** Start Document passage **
Come back next week for Season Three! Stay tuned tomorrow for a new Wildcard!

6 thoughts on “The Ten Best THE MANY LOVES OF DOBIE GILLIS Episodes of Season Two

  1. Thanks Jackson. I was surprised to read in the October TV Guide article that the whole season was already planned out , including the army shows. Shows were run differently in those days!

  2. Shulman was against changing Dobie’s hair color, but Hickman reported having lots of problems with the bleaching, including hair loss. The creator finally caved, apparently reasoning that a dark haired Dobie was better than a bald Dobie.

    Really wide-ranging season, and I pretty much agree with the MVE, but I really liked “The Second Childhood of Herbert T. Gillis” also. And while the army shows pretty much suck (I mean, Maynard in the army?????), the wild silliness of “Ah! Your Fadder wears Army Shoes” never fails to make me smile.

    I really, really missed Herbert’s catchphrase. The show was never quite the same without it.

    • Hi, Hal! Thanks for reading and commenting.

      You sound very much like a Herbert fan. As mentioned above, I appreciate Faylen, but I’m not emotionally invested in stories that don’t directly associate his character with Dobie’s, so I’m extra particular about the entries that use him a lot and what they thematically offer. I like “The Second Childhood…” because I think it fulfills its dramatic obligation, but it gets to be overly sentimental at times in a way that Shulman’s contemplative ethos can’t fully support. On the other hand, “Aah, Yer Fadder…” is totally driven by its comedic premise — in the familiar Dobie tells a lie template — and while it’s a showcase for Faylen (especially), it’s not tethered to enough substance to be more than a potential Honorable Mention. (I drafted it in this post and then deleted it to keep that section from bloating any further; I didn’t need it.)

      And, as for Herbert’s catchphrase, it’s not the loss of those words that matters, it’s what they represented — the regular summation of their strained, aggressive, and angry relationship, which made the show emotionally identifiable and a cut above the traditional sanitized parent/teen fare that hadn’t connected as well with audiences because it wasn’t as genuine. By shedding this verbal gimmick, Shulman was consciously changing the depiction of Dobie/Herbert’s bond, and as argued above, that’s a primary reason for Season Two’s decline in quality.
** End Document passage **
** Start Dataset entries **
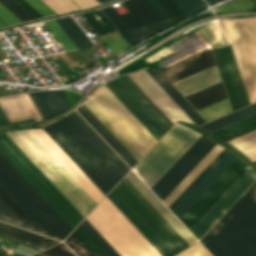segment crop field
Instances as JSON below:
<instances>
[{
    "instance_id": "obj_4",
    "label": "crop field",
    "mask_w": 256,
    "mask_h": 256,
    "mask_svg": "<svg viewBox=\"0 0 256 256\" xmlns=\"http://www.w3.org/2000/svg\"><path fill=\"white\" fill-rule=\"evenodd\" d=\"M0 185L47 236L63 240L73 230L1 153Z\"/></svg>"
},
{
    "instance_id": "obj_28",
    "label": "crop field",
    "mask_w": 256,
    "mask_h": 256,
    "mask_svg": "<svg viewBox=\"0 0 256 256\" xmlns=\"http://www.w3.org/2000/svg\"><path fill=\"white\" fill-rule=\"evenodd\" d=\"M225 97L226 96L221 82L186 96L188 101L194 106L196 110Z\"/></svg>"
},
{
    "instance_id": "obj_29",
    "label": "crop field",
    "mask_w": 256,
    "mask_h": 256,
    "mask_svg": "<svg viewBox=\"0 0 256 256\" xmlns=\"http://www.w3.org/2000/svg\"><path fill=\"white\" fill-rule=\"evenodd\" d=\"M56 21L74 42L78 49L93 46L92 42L88 39V37L84 34V32L72 17L68 16L56 19Z\"/></svg>"
},
{
    "instance_id": "obj_44",
    "label": "crop field",
    "mask_w": 256,
    "mask_h": 256,
    "mask_svg": "<svg viewBox=\"0 0 256 256\" xmlns=\"http://www.w3.org/2000/svg\"><path fill=\"white\" fill-rule=\"evenodd\" d=\"M102 39L116 55L130 48L118 32L102 37Z\"/></svg>"
},
{
    "instance_id": "obj_32",
    "label": "crop field",
    "mask_w": 256,
    "mask_h": 256,
    "mask_svg": "<svg viewBox=\"0 0 256 256\" xmlns=\"http://www.w3.org/2000/svg\"><path fill=\"white\" fill-rule=\"evenodd\" d=\"M101 10L111 21V23L116 27V29L120 32V34L125 38V40L130 44L131 47L140 42V39L138 40V38L127 26V24L116 12L112 5L102 8Z\"/></svg>"
},
{
    "instance_id": "obj_8",
    "label": "crop field",
    "mask_w": 256,
    "mask_h": 256,
    "mask_svg": "<svg viewBox=\"0 0 256 256\" xmlns=\"http://www.w3.org/2000/svg\"><path fill=\"white\" fill-rule=\"evenodd\" d=\"M200 136L175 124L133 170L151 188Z\"/></svg>"
},
{
    "instance_id": "obj_5",
    "label": "crop field",
    "mask_w": 256,
    "mask_h": 256,
    "mask_svg": "<svg viewBox=\"0 0 256 256\" xmlns=\"http://www.w3.org/2000/svg\"><path fill=\"white\" fill-rule=\"evenodd\" d=\"M86 219L121 256H161L107 197Z\"/></svg>"
},
{
    "instance_id": "obj_2",
    "label": "crop field",
    "mask_w": 256,
    "mask_h": 256,
    "mask_svg": "<svg viewBox=\"0 0 256 256\" xmlns=\"http://www.w3.org/2000/svg\"><path fill=\"white\" fill-rule=\"evenodd\" d=\"M200 242L213 256H256V202L246 192Z\"/></svg>"
},
{
    "instance_id": "obj_24",
    "label": "crop field",
    "mask_w": 256,
    "mask_h": 256,
    "mask_svg": "<svg viewBox=\"0 0 256 256\" xmlns=\"http://www.w3.org/2000/svg\"><path fill=\"white\" fill-rule=\"evenodd\" d=\"M0 234L24 243L31 244L35 246L37 249H39L40 251L59 243V241L29 232L23 229H19L1 222H0Z\"/></svg>"
},
{
    "instance_id": "obj_14",
    "label": "crop field",
    "mask_w": 256,
    "mask_h": 256,
    "mask_svg": "<svg viewBox=\"0 0 256 256\" xmlns=\"http://www.w3.org/2000/svg\"><path fill=\"white\" fill-rule=\"evenodd\" d=\"M248 167L238 158L180 219L184 225L189 229Z\"/></svg>"
},
{
    "instance_id": "obj_33",
    "label": "crop field",
    "mask_w": 256,
    "mask_h": 256,
    "mask_svg": "<svg viewBox=\"0 0 256 256\" xmlns=\"http://www.w3.org/2000/svg\"><path fill=\"white\" fill-rule=\"evenodd\" d=\"M256 113V103L253 105H250L248 107H245L243 109H240L238 111H235L233 113H230L226 116H223L221 118H218L216 120H213L211 122H208L206 124L201 125V127H203L204 129H206L207 131L211 132L215 129H218L220 127H223L227 124H230L232 122H235L239 119H242L246 116H249L251 114Z\"/></svg>"
},
{
    "instance_id": "obj_57",
    "label": "crop field",
    "mask_w": 256,
    "mask_h": 256,
    "mask_svg": "<svg viewBox=\"0 0 256 256\" xmlns=\"http://www.w3.org/2000/svg\"><path fill=\"white\" fill-rule=\"evenodd\" d=\"M27 3H29L33 8H35L39 13H41L43 16L55 14V12L50 9L45 3H43L41 0H25Z\"/></svg>"
},
{
    "instance_id": "obj_73",
    "label": "crop field",
    "mask_w": 256,
    "mask_h": 256,
    "mask_svg": "<svg viewBox=\"0 0 256 256\" xmlns=\"http://www.w3.org/2000/svg\"><path fill=\"white\" fill-rule=\"evenodd\" d=\"M254 163L256 164V161H254Z\"/></svg>"
},
{
    "instance_id": "obj_42",
    "label": "crop field",
    "mask_w": 256,
    "mask_h": 256,
    "mask_svg": "<svg viewBox=\"0 0 256 256\" xmlns=\"http://www.w3.org/2000/svg\"><path fill=\"white\" fill-rule=\"evenodd\" d=\"M186 17H190L206 7L202 0H173Z\"/></svg>"
},
{
    "instance_id": "obj_59",
    "label": "crop field",
    "mask_w": 256,
    "mask_h": 256,
    "mask_svg": "<svg viewBox=\"0 0 256 256\" xmlns=\"http://www.w3.org/2000/svg\"><path fill=\"white\" fill-rule=\"evenodd\" d=\"M149 2L153 5V7L157 10V12L161 15V17L166 21L169 27L175 25L174 21L169 17V15L165 12V10L160 6V4L156 0H149Z\"/></svg>"
},
{
    "instance_id": "obj_36",
    "label": "crop field",
    "mask_w": 256,
    "mask_h": 256,
    "mask_svg": "<svg viewBox=\"0 0 256 256\" xmlns=\"http://www.w3.org/2000/svg\"><path fill=\"white\" fill-rule=\"evenodd\" d=\"M196 31L210 47L223 46L227 44L218 24L204 25Z\"/></svg>"
},
{
    "instance_id": "obj_53",
    "label": "crop field",
    "mask_w": 256,
    "mask_h": 256,
    "mask_svg": "<svg viewBox=\"0 0 256 256\" xmlns=\"http://www.w3.org/2000/svg\"><path fill=\"white\" fill-rule=\"evenodd\" d=\"M35 256H74L63 243H60Z\"/></svg>"
},
{
    "instance_id": "obj_47",
    "label": "crop field",
    "mask_w": 256,
    "mask_h": 256,
    "mask_svg": "<svg viewBox=\"0 0 256 256\" xmlns=\"http://www.w3.org/2000/svg\"><path fill=\"white\" fill-rule=\"evenodd\" d=\"M255 7L250 2V0H235L226 5L220 6L214 9V12H232V11H243V10H253Z\"/></svg>"
},
{
    "instance_id": "obj_72",
    "label": "crop field",
    "mask_w": 256,
    "mask_h": 256,
    "mask_svg": "<svg viewBox=\"0 0 256 256\" xmlns=\"http://www.w3.org/2000/svg\"><path fill=\"white\" fill-rule=\"evenodd\" d=\"M0 124H2V121H1V119H0Z\"/></svg>"
},
{
    "instance_id": "obj_69",
    "label": "crop field",
    "mask_w": 256,
    "mask_h": 256,
    "mask_svg": "<svg viewBox=\"0 0 256 256\" xmlns=\"http://www.w3.org/2000/svg\"><path fill=\"white\" fill-rule=\"evenodd\" d=\"M100 3H102V2H105V1H108V0H98Z\"/></svg>"
},
{
    "instance_id": "obj_66",
    "label": "crop field",
    "mask_w": 256,
    "mask_h": 256,
    "mask_svg": "<svg viewBox=\"0 0 256 256\" xmlns=\"http://www.w3.org/2000/svg\"><path fill=\"white\" fill-rule=\"evenodd\" d=\"M0 117H1V119L3 121V123H8V120L5 117V115H4L3 111L1 110V108H0Z\"/></svg>"
},
{
    "instance_id": "obj_50",
    "label": "crop field",
    "mask_w": 256,
    "mask_h": 256,
    "mask_svg": "<svg viewBox=\"0 0 256 256\" xmlns=\"http://www.w3.org/2000/svg\"><path fill=\"white\" fill-rule=\"evenodd\" d=\"M0 220L28 229L23 222L0 199Z\"/></svg>"
},
{
    "instance_id": "obj_60",
    "label": "crop field",
    "mask_w": 256,
    "mask_h": 256,
    "mask_svg": "<svg viewBox=\"0 0 256 256\" xmlns=\"http://www.w3.org/2000/svg\"><path fill=\"white\" fill-rule=\"evenodd\" d=\"M22 95V94H21ZM25 100L27 101L29 107L31 108L33 114L35 115L37 121L43 120L41 115L39 114L38 110L36 109L35 105L33 104L32 100L30 99L27 93L23 94Z\"/></svg>"
},
{
    "instance_id": "obj_18",
    "label": "crop field",
    "mask_w": 256,
    "mask_h": 256,
    "mask_svg": "<svg viewBox=\"0 0 256 256\" xmlns=\"http://www.w3.org/2000/svg\"><path fill=\"white\" fill-rule=\"evenodd\" d=\"M213 57L210 49L195 55L187 60H184L164 71L162 73L167 79L173 83L187 76L205 70L214 66Z\"/></svg>"
},
{
    "instance_id": "obj_48",
    "label": "crop field",
    "mask_w": 256,
    "mask_h": 256,
    "mask_svg": "<svg viewBox=\"0 0 256 256\" xmlns=\"http://www.w3.org/2000/svg\"><path fill=\"white\" fill-rule=\"evenodd\" d=\"M157 1L166 10V12L170 15V17L175 21L176 24L187 19L172 0H157Z\"/></svg>"
},
{
    "instance_id": "obj_52",
    "label": "crop field",
    "mask_w": 256,
    "mask_h": 256,
    "mask_svg": "<svg viewBox=\"0 0 256 256\" xmlns=\"http://www.w3.org/2000/svg\"><path fill=\"white\" fill-rule=\"evenodd\" d=\"M47 5H49L57 13L72 11L79 9L70 0H43Z\"/></svg>"
},
{
    "instance_id": "obj_16",
    "label": "crop field",
    "mask_w": 256,
    "mask_h": 256,
    "mask_svg": "<svg viewBox=\"0 0 256 256\" xmlns=\"http://www.w3.org/2000/svg\"><path fill=\"white\" fill-rule=\"evenodd\" d=\"M237 158L228 152L172 212L180 219Z\"/></svg>"
},
{
    "instance_id": "obj_9",
    "label": "crop field",
    "mask_w": 256,
    "mask_h": 256,
    "mask_svg": "<svg viewBox=\"0 0 256 256\" xmlns=\"http://www.w3.org/2000/svg\"><path fill=\"white\" fill-rule=\"evenodd\" d=\"M90 100L142 156L157 141L105 85Z\"/></svg>"
},
{
    "instance_id": "obj_19",
    "label": "crop field",
    "mask_w": 256,
    "mask_h": 256,
    "mask_svg": "<svg viewBox=\"0 0 256 256\" xmlns=\"http://www.w3.org/2000/svg\"><path fill=\"white\" fill-rule=\"evenodd\" d=\"M133 186L149 201V203L166 219V221L182 236L190 245L195 238L185 227L164 207V205L142 184V182L130 172L125 176Z\"/></svg>"
},
{
    "instance_id": "obj_12",
    "label": "crop field",
    "mask_w": 256,
    "mask_h": 256,
    "mask_svg": "<svg viewBox=\"0 0 256 256\" xmlns=\"http://www.w3.org/2000/svg\"><path fill=\"white\" fill-rule=\"evenodd\" d=\"M255 179L256 172L249 167L189 229L195 237L199 239Z\"/></svg>"
},
{
    "instance_id": "obj_70",
    "label": "crop field",
    "mask_w": 256,
    "mask_h": 256,
    "mask_svg": "<svg viewBox=\"0 0 256 256\" xmlns=\"http://www.w3.org/2000/svg\"><path fill=\"white\" fill-rule=\"evenodd\" d=\"M0 256H6L5 254H3L1 251H0Z\"/></svg>"
},
{
    "instance_id": "obj_38",
    "label": "crop field",
    "mask_w": 256,
    "mask_h": 256,
    "mask_svg": "<svg viewBox=\"0 0 256 256\" xmlns=\"http://www.w3.org/2000/svg\"><path fill=\"white\" fill-rule=\"evenodd\" d=\"M230 111L231 109L226 98L198 110V112L208 121L227 114Z\"/></svg>"
},
{
    "instance_id": "obj_63",
    "label": "crop field",
    "mask_w": 256,
    "mask_h": 256,
    "mask_svg": "<svg viewBox=\"0 0 256 256\" xmlns=\"http://www.w3.org/2000/svg\"><path fill=\"white\" fill-rule=\"evenodd\" d=\"M23 5H25L33 14H35L38 18L42 17L36 10H34L30 5H28L24 0H19ZM39 14V15H37Z\"/></svg>"
},
{
    "instance_id": "obj_23",
    "label": "crop field",
    "mask_w": 256,
    "mask_h": 256,
    "mask_svg": "<svg viewBox=\"0 0 256 256\" xmlns=\"http://www.w3.org/2000/svg\"><path fill=\"white\" fill-rule=\"evenodd\" d=\"M220 77L218 75L216 67H212L203 72L195 74L184 80H181L173 85L184 95L191 94L205 87L213 85L220 82Z\"/></svg>"
},
{
    "instance_id": "obj_37",
    "label": "crop field",
    "mask_w": 256,
    "mask_h": 256,
    "mask_svg": "<svg viewBox=\"0 0 256 256\" xmlns=\"http://www.w3.org/2000/svg\"><path fill=\"white\" fill-rule=\"evenodd\" d=\"M0 198L11 208V210L24 222L32 231L45 235L40 228L27 216V214L14 202V200L1 188Z\"/></svg>"
},
{
    "instance_id": "obj_40",
    "label": "crop field",
    "mask_w": 256,
    "mask_h": 256,
    "mask_svg": "<svg viewBox=\"0 0 256 256\" xmlns=\"http://www.w3.org/2000/svg\"><path fill=\"white\" fill-rule=\"evenodd\" d=\"M80 225L109 256H120L86 219Z\"/></svg>"
},
{
    "instance_id": "obj_54",
    "label": "crop field",
    "mask_w": 256,
    "mask_h": 256,
    "mask_svg": "<svg viewBox=\"0 0 256 256\" xmlns=\"http://www.w3.org/2000/svg\"><path fill=\"white\" fill-rule=\"evenodd\" d=\"M231 45H232V48H233V51H234V54H235V57H236V60H237V63H238L241 75H242V78H243V81H244V84H245V87H246V90H247L250 102L252 103L255 100H254V97H253V94H252V91H251V88H250V85H249L246 73L244 71V68H243V65H242V62H241V59H240V56H239L236 44L233 43Z\"/></svg>"
},
{
    "instance_id": "obj_64",
    "label": "crop field",
    "mask_w": 256,
    "mask_h": 256,
    "mask_svg": "<svg viewBox=\"0 0 256 256\" xmlns=\"http://www.w3.org/2000/svg\"><path fill=\"white\" fill-rule=\"evenodd\" d=\"M253 199L256 201V182L253 184V186L247 191Z\"/></svg>"
},
{
    "instance_id": "obj_45",
    "label": "crop field",
    "mask_w": 256,
    "mask_h": 256,
    "mask_svg": "<svg viewBox=\"0 0 256 256\" xmlns=\"http://www.w3.org/2000/svg\"><path fill=\"white\" fill-rule=\"evenodd\" d=\"M45 23L58 38V40L62 43V45L66 48L67 51L77 49L55 20L46 21Z\"/></svg>"
},
{
    "instance_id": "obj_49",
    "label": "crop field",
    "mask_w": 256,
    "mask_h": 256,
    "mask_svg": "<svg viewBox=\"0 0 256 256\" xmlns=\"http://www.w3.org/2000/svg\"><path fill=\"white\" fill-rule=\"evenodd\" d=\"M223 150L220 146L212 156L193 174V176L174 194L165 204L167 207L181 194V192L210 164V162Z\"/></svg>"
},
{
    "instance_id": "obj_71",
    "label": "crop field",
    "mask_w": 256,
    "mask_h": 256,
    "mask_svg": "<svg viewBox=\"0 0 256 256\" xmlns=\"http://www.w3.org/2000/svg\"><path fill=\"white\" fill-rule=\"evenodd\" d=\"M5 25L0 22V27H4Z\"/></svg>"
},
{
    "instance_id": "obj_27",
    "label": "crop field",
    "mask_w": 256,
    "mask_h": 256,
    "mask_svg": "<svg viewBox=\"0 0 256 256\" xmlns=\"http://www.w3.org/2000/svg\"><path fill=\"white\" fill-rule=\"evenodd\" d=\"M256 76V17L236 19Z\"/></svg>"
},
{
    "instance_id": "obj_17",
    "label": "crop field",
    "mask_w": 256,
    "mask_h": 256,
    "mask_svg": "<svg viewBox=\"0 0 256 256\" xmlns=\"http://www.w3.org/2000/svg\"><path fill=\"white\" fill-rule=\"evenodd\" d=\"M105 85L132 112V114L152 133V135L157 140L166 132L116 79L108 82Z\"/></svg>"
},
{
    "instance_id": "obj_58",
    "label": "crop field",
    "mask_w": 256,
    "mask_h": 256,
    "mask_svg": "<svg viewBox=\"0 0 256 256\" xmlns=\"http://www.w3.org/2000/svg\"><path fill=\"white\" fill-rule=\"evenodd\" d=\"M0 19L7 25H12L20 23L21 21L17 19L11 12H9L3 5L0 4Z\"/></svg>"
},
{
    "instance_id": "obj_7",
    "label": "crop field",
    "mask_w": 256,
    "mask_h": 256,
    "mask_svg": "<svg viewBox=\"0 0 256 256\" xmlns=\"http://www.w3.org/2000/svg\"><path fill=\"white\" fill-rule=\"evenodd\" d=\"M0 152L73 229L78 225L84 217L8 137L6 133L0 134Z\"/></svg>"
},
{
    "instance_id": "obj_34",
    "label": "crop field",
    "mask_w": 256,
    "mask_h": 256,
    "mask_svg": "<svg viewBox=\"0 0 256 256\" xmlns=\"http://www.w3.org/2000/svg\"><path fill=\"white\" fill-rule=\"evenodd\" d=\"M91 112L104 124V126L118 139V141L131 153L138 161L142 156L135 148L122 136V134L108 121V119L89 100L84 103Z\"/></svg>"
},
{
    "instance_id": "obj_67",
    "label": "crop field",
    "mask_w": 256,
    "mask_h": 256,
    "mask_svg": "<svg viewBox=\"0 0 256 256\" xmlns=\"http://www.w3.org/2000/svg\"><path fill=\"white\" fill-rule=\"evenodd\" d=\"M209 5L214 4L220 0H205Z\"/></svg>"
},
{
    "instance_id": "obj_10",
    "label": "crop field",
    "mask_w": 256,
    "mask_h": 256,
    "mask_svg": "<svg viewBox=\"0 0 256 256\" xmlns=\"http://www.w3.org/2000/svg\"><path fill=\"white\" fill-rule=\"evenodd\" d=\"M215 144L201 136L151 188L154 193L163 201Z\"/></svg>"
},
{
    "instance_id": "obj_22",
    "label": "crop field",
    "mask_w": 256,
    "mask_h": 256,
    "mask_svg": "<svg viewBox=\"0 0 256 256\" xmlns=\"http://www.w3.org/2000/svg\"><path fill=\"white\" fill-rule=\"evenodd\" d=\"M77 110L97 130V132L111 145V147L124 159V161L130 167L135 165L137 161L117 141V139L103 126V124L90 112V110L84 104L80 105L77 108Z\"/></svg>"
},
{
    "instance_id": "obj_13",
    "label": "crop field",
    "mask_w": 256,
    "mask_h": 256,
    "mask_svg": "<svg viewBox=\"0 0 256 256\" xmlns=\"http://www.w3.org/2000/svg\"><path fill=\"white\" fill-rule=\"evenodd\" d=\"M122 3L130 12L122 17L140 41L168 28L147 0H124Z\"/></svg>"
},
{
    "instance_id": "obj_46",
    "label": "crop field",
    "mask_w": 256,
    "mask_h": 256,
    "mask_svg": "<svg viewBox=\"0 0 256 256\" xmlns=\"http://www.w3.org/2000/svg\"><path fill=\"white\" fill-rule=\"evenodd\" d=\"M65 243L77 256H94L73 232L65 240Z\"/></svg>"
},
{
    "instance_id": "obj_41",
    "label": "crop field",
    "mask_w": 256,
    "mask_h": 256,
    "mask_svg": "<svg viewBox=\"0 0 256 256\" xmlns=\"http://www.w3.org/2000/svg\"><path fill=\"white\" fill-rule=\"evenodd\" d=\"M225 149L211 162V164L182 192V194L168 207L171 211L178 203L199 183V181L218 163L227 153Z\"/></svg>"
},
{
    "instance_id": "obj_1",
    "label": "crop field",
    "mask_w": 256,
    "mask_h": 256,
    "mask_svg": "<svg viewBox=\"0 0 256 256\" xmlns=\"http://www.w3.org/2000/svg\"><path fill=\"white\" fill-rule=\"evenodd\" d=\"M107 197L162 256L189 246L125 177Z\"/></svg>"
},
{
    "instance_id": "obj_6",
    "label": "crop field",
    "mask_w": 256,
    "mask_h": 256,
    "mask_svg": "<svg viewBox=\"0 0 256 256\" xmlns=\"http://www.w3.org/2000/svg\"><path fill=\"white\" fill-rule=\"evenodd\" d=\"M7 134L84 217L97 205L28 130Z\"/></svg>"
},
{
    "instance_id": "obj_31",
    "label": "crop field",
    "mask_w": 256,
    "mask_h": 256,
    "mask_svg": "<svg viewBox=\"0 0 256 256\" xmlns=\"http://www.w3.org/2000/svg\"><path fill=\"white\" fill-rule=\"evenodd\" d=\"M253 128H256V114L211 133L226 140Z\"/></svg>"
},
{
    "instance_id": "obj_65",
    "label": "crop field",
    "mask_w": 256,
    "mask_h": 256,
    "mask_svg": "<svg viewBox=\"0 0 256 256\" xmlns=\"http://www.w3.org/2000/svg\"><path fill=\"white\" fill-rule=\"evenodd\" d=\"M27 94H28V93H27ZM29 95H30V97L32 98L33 102L35 103V105H36L37 109L39 110L40 114L42 115L43 119H46L45 116H44V114H43V112L41 111L40 107L38 106L36 100L34 99L32 93H29ZM31 98H30V99H31ZM34 103H33V104H34Z\"/></svg>"
},
{
    "instance_id": "obj_43",
    "label": "crop field",
    "mask_w": 256,
    "mask_h": 256,
    "mask_svg": "<svg viewBox=\"0 0 256 256\" xmlns=\"http://www.w3.org/2000/svg\"><path fill=\"white\" fill-rule=\"evenodd\" d=\"M73 232L95 256H108L80 225Z\"/></svg>"
},
{
    "instance_id": "obj_61",
    "label": "crop field",
    "mask_w": 256,
    "mask_h": 256,
    "mask_svg": "<svg viewBox=\"0 0 256 256\" xmlns=\"http://www.w3.org/2000/svg\"><path fill=\"white\" fill-rule=\"evenodd\" d=\"M120 78L127 84V86L144 102V104L161 120V122L169 129L170 127L162 120V118L146 103V101L129 85V83L122 77Z\"/></svg>"
},
{
    "instance_id": "obj_55",
    "label": "crop field",
    "mask_w": 256,
    "mask_h": 256,
    "mask_svg": "<svg viewBox=\"0 0 256 256\" xmlns=\"http://www.w3.org/2000/svg\"><path fill=\"white\" fill-rule=\"evenodd\" d=\"M176 256H210V255L199 243L196 242Z\"/></svg>"
},
{
    "instance_id": "obj_15",
    "label": "crop field",
    "mask_w": 256,
    "mask_h": 256,
    "mask_svg": "<svg viewBox=\"0 0 256 256\" xmlns=\"http://www.w3.org/2000/svg\"><path fill=\"white\" fill-rule=\"evenodd\" d=\"M35 138L98 204L105 196L42 129H29Z\"/></svg>"
},
{
    "instance_id": "obj_11",
    "label": "crop field",
    "mask_w": 256,
    "mask_h": 256,
    "mask_svg": "<svg viewBox=\"0 0 256 256\" xmlns=\"http://www.w3.org/2000/svg\"><path fill=\"white\" fill-rule=\"evenodd\" d=\"M218 65L227 95L232 109L249 104V99L231 48L227 45L223 48L212 49Z\"/></svg>"
},
{
    "instance_id": "obj_62",
    "label": "crop field",
    "mask_w": 256,
    "mask_h": 256,
    "mask_svg": "<svg viewBox=\"0 0 256 256\" xmlns=\"http://www.w3.org/2000/svg\"><path fill=\"white\" fill-rule=\"evenodd\" d=\"M73 1L77 3L81 8L100 4L96 0H73Z\"/></svg>"
},
{
    "instance_id": "obj_3",
    "label": "crop field",
    "mask_w": 256,
    "mask_h": 256,
    "mask_svg": "<svg viewBox=\"0 0 256 256\" xmlns=\"http://www.w3.org/2000/svg\"><path fill=\"white\" fill-rule=\"evenodd\" d=\"M43 130L105 195L122 178L65 117Z\"/></svg>"
},
{
    "instance_id": "obj_21",
    "label": "crop field",
    "mask_w": 256,
    "mask_h": 256,
    "mask_svg": "<svg viewBox=\"0 0 256 256\" xmlns=\"http://www.w3.org/2000/svg\"><path fill=\"white\" fill-rule=\"evenodd\" d=\"M33 95L46 118L58 115L71 107L62 90L38 91Z\"/></svg>"
},
{
    "instance_id": "obj_51",
    "label": "crop field",
    "mask_w": 256,
    "mask_h": 256,
    "mask_svg": "<svg viewBox=\"0 0 256 256\" xmlns=\"http://www.w3.org/2000/svg\"><path fill=\"white\" fill-rule=\"evenodd\" d=\"M81 124L100 142V144L119 162V164L128 172L129 168L122 160L109 148V146L94 132V130L78 115L76 111L71 112ZM116 161V162H117Z\"/></svg>"
},
{
    "instance_id": "obj_39",
    "label": "crop field",
    "mask_w": 256,
    "mask_h": 256,
    "mask_svg": "<svg viewBox=\"0 0 256 256\" xmlns=\"http://www.w3.org/2000/svg\"><path fill=\"white\" fill-rule=\"evenodd\" d=\"M0 3H2L8 10H10L22 22L27 21L29 19L37 18L18 0H0Z\"/></svg>"
},
{
    "instance_id": "obj_25",
    "label": "crop field",
    "mask_w": 256,
    "mask_h": 256,
    "mask_svg": "<svg viewBox=\"0 0 256 256\" xmlns=\"http://www.w3.org/2000/svg\"><path fill=\"white\" fill-rule=\"evenodd\" d=\"M0 106L7 116L9 122L31 118L35 119L21 94L0 98Z\"/></svg>"
},
{
    "instance_id": "obj_20",
    "label": "crop field",
    "mask_w": 256,
    "mask_h": 256,
    "mask_svg": "<svg viewBox=\"0 0 256 256\" xmlns=\"http://www.w3.org/2000/svg\"><path fill=\"white\" fill-rule=\"evenodd\" d=\"M219 24L228 40L229 43L236 41L245 71L247 73L255 100H256V79L240 35L237 23L235 19L221 18L218 20Z\"/></svg>"
},
{
    "instance_id": "obj_26",
    "label": "crop field",
    "mask_w": 256,
    "mask_h": 256,
    "mask_svg": "<svg viewBox=\"0 0 256 256\" xmlns=\"http://www.w3.org/2000/svg\"><path fill=\"white\" fill-rule=\"evenodd\" d=\"M145 70L164 89V91L177 103V105L190 117V119L196 125H199L205 122L160 73L151 71L149 69H145Z\"/></svg>"
},
{
    "instance_id": "obj_56",
    "label": "crop field",
    "mask_w": 256,
    "mask_h": 256,
    "mask_svg": "<svg viewBox=\"0 0 256 256\" xmlns=\"http://www.w3.org/2000/svg\"><path fill=\"white\" fill-rule=\"evenodd\" d=\"M219 147L215 145L212 150L197 164V166L183 179V181L170 193V195L163 201L164 204L173 196V194L192 176V174L211 156V154Z\"/></svg>"
},
{
    "instance_id": "obj_30",
    "label": "crop field",
    "mask_w": 256,
    "mask_h": 256,
    "mask_svg": "<svg viewBox=\"0 0 256 256\" xmlns=\"http://www.w3.org/2000/svg\"><path fill=\"white\" fill-rule=\"evenodd\" d=\"M65 117L75 126V128L94 146V148L113 166V168L122 177L127 173L71 113Z\"/></svg>"
},
{
    "instance_id": "obj_35",
    "label": "crop field",
    "mask_w": 256,
    "mask_h": 256,
    "mask_svg": "<svg viewBox=\"0 0 256 256\" xmlns=\"http://www.w3.org/2000/svg\"><path fill=\"white\" fill-rule=\"evenodd\" d=\"M228 143L240 150L250 160H256V130L231 140Z\"/></svg>"
},
{
    "instance_id": "obj_68",
    "label": "crop field",
    "mask_w": 256,
    "mask_h": 256,
    "mask_svg": "<svg viewBox=\"0 0 256 256\" xmlns=\"http://www.w3.org/2000/svg\"><path fill=\"white\" fill-rule=\"evenodd\" d=\"M251 2L254 4V6L256 7V0H251Z\"/></svg>"
}]
</instances>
** End Dataset entries **
● Brief 1
Write out the part of the Dobie Gillis comments starting at "6 thoughts on" and ending at "make me smile.", word for word.
● Brief 2
Condense the paragraph of the Dobie Gillis comments that begins "And, as for Herbert's catchphrase" into a shorter version that keeps its main points.
Rely only on the Dobie Gillis comments, not on the material.

● Worked solution 1
6 thoughts on “The Ten Best THE MANY LOVES OF DOBIE GILLIS Episodes of Season Two

  1. Thanks Jackson. I was surprised to read in the October TV Guide article that the whole season was already planned out , including the army shows. Shows were run differently in those days!

  2. Shulman was against changing Dobie’s hair color, but Hickman reported having lots of problems with the bleaching, including hair loss. The creator finally caved, apparently reasoning that a dark haired Dobie was better than a bald Dobie.

    Really wide-ranging season, and I pretty much agree with the MVE, but I really liked “The Second Childhood of Herbert T. Gillis” also. And while the army shows pretty much suck (I mean, Maynard in the army?????), the wild silliness of “Ah! Your Fadder wears Army Shoes” never fails to make me smile.

● Worked solution 2
What mattered about Herbert's catchphrase was not the words but what they stood for: a regular summing-up of his strained, aggressive, angry relationship with Dobie. That made the show emotionally identifiable and better than the usual sanitized parent/teen fare, which connected less with audiences because it was less genuine. By dropping the gimmick, Shulman deliberately changed how the Dobie/Herbert bond was portrayed, a primary reason for Season Two's decline in quality.